Однако ж разговор Ситников поддерживал, причем в непривычном для него «окультуренном» стиле. Видно было, что из одного только уважения к очкастому собеседнику старается он себя держать в рамках солидной любезности. Но тут, как на грех, мы заявились и он сорвался.

– Ну, с чем пожаловали, гости дорогие? Вы, Сева, что-то нынче хмурый будете, никак из института выперли? Давно пора! Государство вас за бесплатно, из сострадания одного, потому что чухна детдомовская, учит. А вы? Благодарности-то никакой, последнюю копейку народную и ту норовите пропить. И чему учить-то вас? Вы, известное дело, с младенчества уже ученый, от непомерного ума аж всего перекосило! Нучего, скажите на милость, пришли вы ко мне?

– Позвольте, Василий Яковлевич, – сказал Сева с достоинством, хотя и несколько обиженным тоном, – вы всегда сами любезно так приглашали: заходите запросто, когда время будет, картины новые смотреть. Вот мы и пришли. Прослышали, что вы работаете, не покладая рук, как Господь Адаму вменил, и пришли. Хотелось бы на картины ваши новые взглянуть, с вашего позволения, конечно.

– Ах, вот оно что! Творчество мое горемычное вас интересует. Это хорошо, да вот только показать мне вам особо нечего. Которую неделю с портретом Волоха мудохаюсь. Знаете ведь личность эту популярную, небось, в приятелях его и состоите? Меня уже от его жидовской морды прыщавой тошнит, по ночам блевать в сортир бегаю, а делать нечего – взялся за гуж, надо осилить.
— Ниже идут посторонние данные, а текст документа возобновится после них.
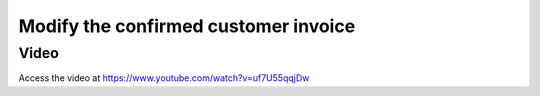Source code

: .. _modifypaidinvoice:

.. index::
   single: Credit Note
   single: Reject Invoice

=====================================
Modify the confirmed customer invoice
=====================================

Video
-----
Access the video at https://www.youtube.com/watch?v=uf7U55qqjDw

.. raw:: html

    <div style="position: relative; padding-bottom: 56.25%; height: 0; overflow: hidden; max-width: 100%; height: auto;">
        <iframe src="https://www.youtube.com/embed/uf7U55qqjDw" frameborder="0" allowfullscreen style="position: absolute; top: 0; left: 0; width: 700px; height: 385px;"></iframe>
    </div>
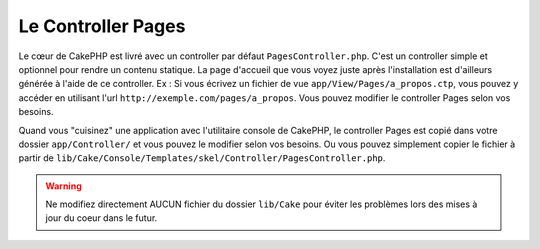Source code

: Le Controller Pages
###################

Le cœur de CakePHP est livré avec un controller par défaut 
``PagesController.php``. C'est un controller simple et optionnel pour rendre 
un contenu statique. La page d'accueil que vous voyez juste après 
l'installation est d'ailleurs générée à l'aide de ce controller. Ex : Si vous 
écrivez un fichier de vue ``app/View/Pages/a_propos.ctp``, vous pouvez y 
accéder en utilisant l'url ``http://exemple.com/pages/a_propos``. Vous pouvez 
modifier le controller Pages selon vos besoins.

Quand vous "cuisinez" une application avec l'utilitaire console de CakePHP, 
le controller Pages est copié dans votre dossier ``app/Controller/`` et vous 
pouvez le modifier selon vos besoins. Ou vous pouvez simplement copier le 
fichier à partir de 
``lib/Cake/Console/Templates/skel/Controller/PagesController.php``.

.. versionchanged:: 2.1
    Avec CakePHP 2.0, le controller Pages était une partie de ``lib/Cake``. 
    Depuis 2.1, le controller Pages ne fait plus partie du coeur, mais se situe 
    dans le dossier app.

.. warning::

    Ne modifiez directement AUCUN fichier du dossier ``lib/Cake`` pour éviter 
    les problèmes lors des mises à jour du coeur dans le futur.


.. meta::
    :title lang=fr: Le Controller Pages
    :keywords lang=fr: controller pages,controller par défaut,lib,cakephp,ships,php,fichier dossier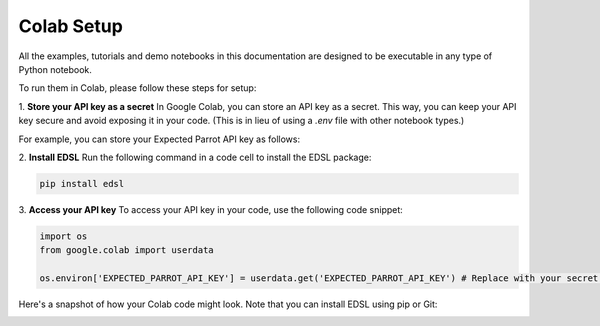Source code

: .. _colab_setup:

Colab Setup
===========

All the examples, tutorials and demo notebooks in this documentation are designed to be executable in any type of Python notebook. 

To run them in Colab, please follow these steps for setup:

1. **Store your API key as a secret**
In Google Colab, you can store an API key as a secret. 
This way, you can keep your API key secure and avoid exposing it in your code. 
(This is in lieu of using a `.env` file with other notebook types.)

For example, you can store your Expected Parrot API key as follows:

.. image:: static/colab_remote_inference_annotated_secret.png
  :alt: Storing API key in Google Colab
  :align: center
  :width: 80%
  

.. raw:: html

  <br>
  

2. **Install EDSL**
Run the following command in a code cell to install the EDSL package:

.. code:: python

    pip install edsl


3. **Access your API key**
To access your API key in your code, use the following code snippet:

.. code:: python

    import os
    from google.colab import userdata

    os.environ['EXPECTED_PARROT_API_KEY'] = userdata.get('EXPECTED_PARROT_API_KEY') # Replace with your secret key name



Here's a snapshot of how your Colab code might look.
Note that you can install EDSL using pip or Git:

.. image:: static/colab_remote_inference_annotated.png
  :alt: Storing and using API key in Google Colab
  :align: center
  :width: 80%
  

.. raw:: html

  <br>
Да ведь их гадов разве осилишь!

И тут Ситникова словно прорвало: и хитрожопость еврейская его непомерно угнетает, и расчетливость их змеиная, и вездесущесть, и все, все, все… нету мочи больше!
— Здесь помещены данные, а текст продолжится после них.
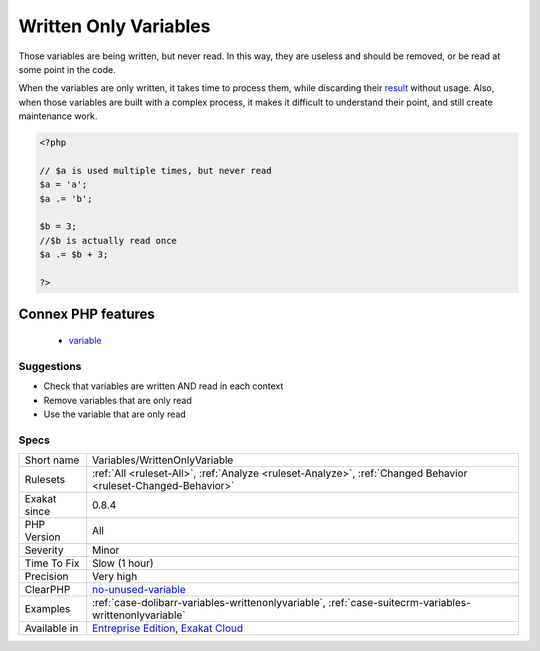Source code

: .. _variables-writtenonlyvariable:


.. _written-only-variables:

Written Only Variables
++++++++++++++++++++++

.. meta::
	:description:
		Written Only Variables: Those variables are being written, but never read.
	:twitter:card: summary_large_image
	:twitter:site: @exakat
	:twitter:title: Written Only Variables
	:twitter:description: Written Only Variables: Those variables are being written, but never read
	:twitter:creator: @exakat
	:twitter:image:src: https://www.exakat.io/wp-content/uploads/2020/06/logo-exakat.png
	:og:image: https://www.exakat.io/wp-content/uploads/2020/06/logo-exakat.png
	:og:title: Written Only Variables
	:og:type: article
	:og:description: Those variables are being written, but never read
	:og:url: https://exakat.readthedocs.io/en/latest/Reference/Rules/Written Only Variables.html
	:og:locale: en

.. raw:: html


	<script type="application/ld+json">{"@context":"https:\/\/schema.org","@graph":[{"@type":"WebPage","@id":"https:\/\/php-tips.readthedocs.io\/en\/latest\/Reference\/Rules\/Variables\/WrittenOnlyVariable.html","url":"https:\/\/php-tips.readthedocs.io\/en\/latest\/Reference\/Rules\/Variables\/WrittenOnlyVariable.html","name":"Written Only Variables","isPartOf":{"@id":"https:\/\/www.exakat.io\/"},"datePublished":"Fri, 10 Jan 2025 09:46:18 +0000","dateModified":"Fri, 10 Jan 2025 09:46:18 +0000","description":"Those variables are being written, but never read","inLanguage":"en-US","potentialAction":[{"@type":"ReadAction","target":["https:\/\/exakat.readthedocs.io\/en\/latest\/Written Only Variables.html"]}]},{"@type":"WebSite","@id":"https:\/\/www.exakat.io\/","url":"https:\/\/www.exakat.io\/","name":"Exakat","description":"Smart PHP static analysis","inLanguage":"en-US"}]}</script>

Those variables are being written, but never read. In this way, they are useless and should be removed, or be read at some point in the code.

When the variables are only written, it takes time to process them, while discarding their `result <https://www.php.net/result>`_ without usage. Also, when those variables are built with a complex process, it makes it difficult to understand their point, and still create maintenance work.

.. code-block:: php
   
   <?php
   
   // $a is used multiple times, but never read
   $a = 'a';
   $a .= 'b';
   
   $b = 3; 
   //$b is actually read once
   $a .= $b + 3; 
   
   ?>
Connex PHP features
-------------------

  + `variable <https://php-dictionary.readthedocs.io/en/latest/dictionary/variable.ini.html>`_


Suggestions
___________

* Check that variables are written AND read in each context
* Remove variables that are only read
* Use the variable that are only read




Specs
_____

+--------------+-------------------------------------------------------------------------------------------------------------------------+
| Short name   | Variables/WrittenOnlyVariable                                                                                           |
+--------------+-------------------------------------------------------------------------------------------------------------------------+
| Rulesets     | :ref:`All <ruleset-All>`, :ref:`Analyze <ruleset-Analyze>`, :ref:`Changed Behavior <ruleset-Changed-Behavior>`          |
+--------------+-------------------------------------------------------------------------------------------------------------------------+
| Exakat since | 0.8.4                                                                                                                   |
+--------------+-------------------------------------------------------------------------------------------------------------------------+
| PHP Version  | All                                                                                                                     |
+--------------+-------------------------------------------------------------------------------------------------------------------------+
| Severity     | Minor                                                                                                                   |
+--------------+-------------------------------------------------------------------------------------------------------------------------+
| Time To Fix  | Slow (1 hour)                                                                                                           |
+--------------+-------------------------------------------------------------------------------------------------------------------------+
| Precision    | Very high                                                                                                               |
+--------------+-------------------------------------------------------------------------------------------------------------------------+
| ClearPHP     | `no-unused-variable <https://github.com/dseguy/clearPHP/tree/master/rules/no-unused-variable.md>`__                     |
+--------------+-------------------------------------------------------------------------------------------------------------------------+
| Examples     | :ref:`case-dolibarr-variables-writtenonlyvariable`, :ref:`case-suitecrm-variables-writtenonlyvariable`                  |
+--------------+-------------------------------------------------------------------------------------------------------------------------+
| Available in | `Entreprise Edition <https://www.exakat.io/entreprise-edition>`_, `Exakat Cloud <https://www.exakat.io/exakat-cloud/>`_ |
+--------------+-------------------------------------------------------------------------------------------------------------------------+


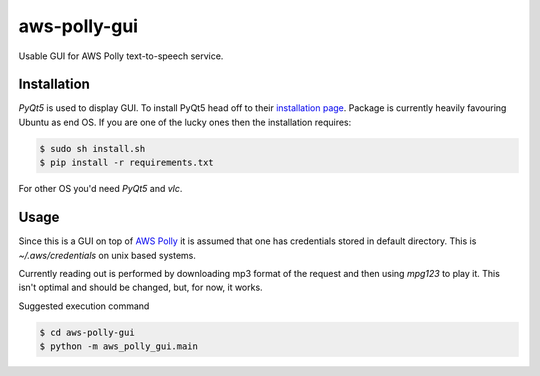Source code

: =============
aws-polly-gui
=============
Usable GUI for AWS Polly text-to-speech service.

Installation
============

*PyQt5* is used to display GUI. To install PyQt5 head off to their `installation page <http://pyqt.sourceforge.net/Docs/PyQt5/installation.html>`_.
Package is currently heavily favouring Ubuntu as end OS. If you are one of the lucky ones then the installation requires:

.. code-block:: bash

    $ sudo sh install.sh
    $ pip install -r requirements.txt

For other OS you'd need *PyQt5* and *vlc*. 


Usage
=====

Since this is a GUI on top of `AWS Polly <https://aws.amazon.com/polly/>`_ it is assumed that one has credentials stored in default directory. This is `~/.aws/credentials` on unix based systems.

Currently reading out is performed by downloading mp3 format of the request and then using `mpg123` to play it. This isn't optimal and should be changed, but, for now, it works.

Suggested execution command

.. code-block:: bash

    $ cd aws-polly-gui
    $ python -m aws_polly_gui.main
– Все искусствоведы, равно как и врачи, – непременно из евреев будут; и царя-батюшку с царицею – это они уделали; и Царя Небесного с Царицею они не чтут; и как пиявы они на чистом теле искусства русского – никаким говном их теперь оттуда не выведешь; и как надуть кого – они первые, а как за картину платить – копейки лишней не выдоишь; и как только их земля-матушка носит; и прочее, прочее… в том же духе.

Накипело, видать, на душе у него, и все претензии свои к народу Божьему поспешил он, как библейский Иов, в одночасье выплакать: авось полегчает.

По мере сгущения напряженности речевого потока в Васином монологе Алеша Казаков со всепонимающей улыбочкой одобрительно кивал головой, пытаясь одновременно взглядом не только уловить выражение лица гражданина в очках, но и как бы призывая его самому вступить в дискуссию, сказать свое веское слово по сему животрепещущему вопросу. Однако незнакомец молчал.

Сева же Лессиг, как человек осторожный и зависимый, такого рода крайностей не любил, а посему решил было, на всякий случай, за евреев вступиться. К тому же его раздражали гримасы Казакова и то, что тот непрестанно елозя задницей по лавке, толкался, нарушая тем самым чеканную статичность его, Севы, немногословия.

– И чего это вас, Василий Яковлевич, сегодня так на евреях развезло? Мы из деликатности о присутствующих говорить не будем, – тут он злобно взглянул на Казакова и отодвинулся от него подальше, на самый край стола, – так уж, к несчастью, воспитаны, однако, – и Сева, тяжело вздохнув, поскреб себе щеку, – если вы на русских-то удосужитесь посмотреть с вниманием, так просто остекленеете! Чего далеко ходить, возьмем, к примеру, соседа вашего, которого вы за глаза «Ваня-гэбист» зовете. Этот уж точно любым трем евреям сто очков даст! Рожа поперек спины, глазки хитренькие, слоновьи, так и зыркают. Он ведь за вами по долгу службы приглядывает – кто ходит, чего говорят, но одновременно для себя лично заметки делает: где, что плохо лежит. Из одной любви только к искусству старается, чтобы, когда случай подвернется, стянуть все, что получше будет. До «случая», небось, тоже шустрит. Рекомендую поглядывать.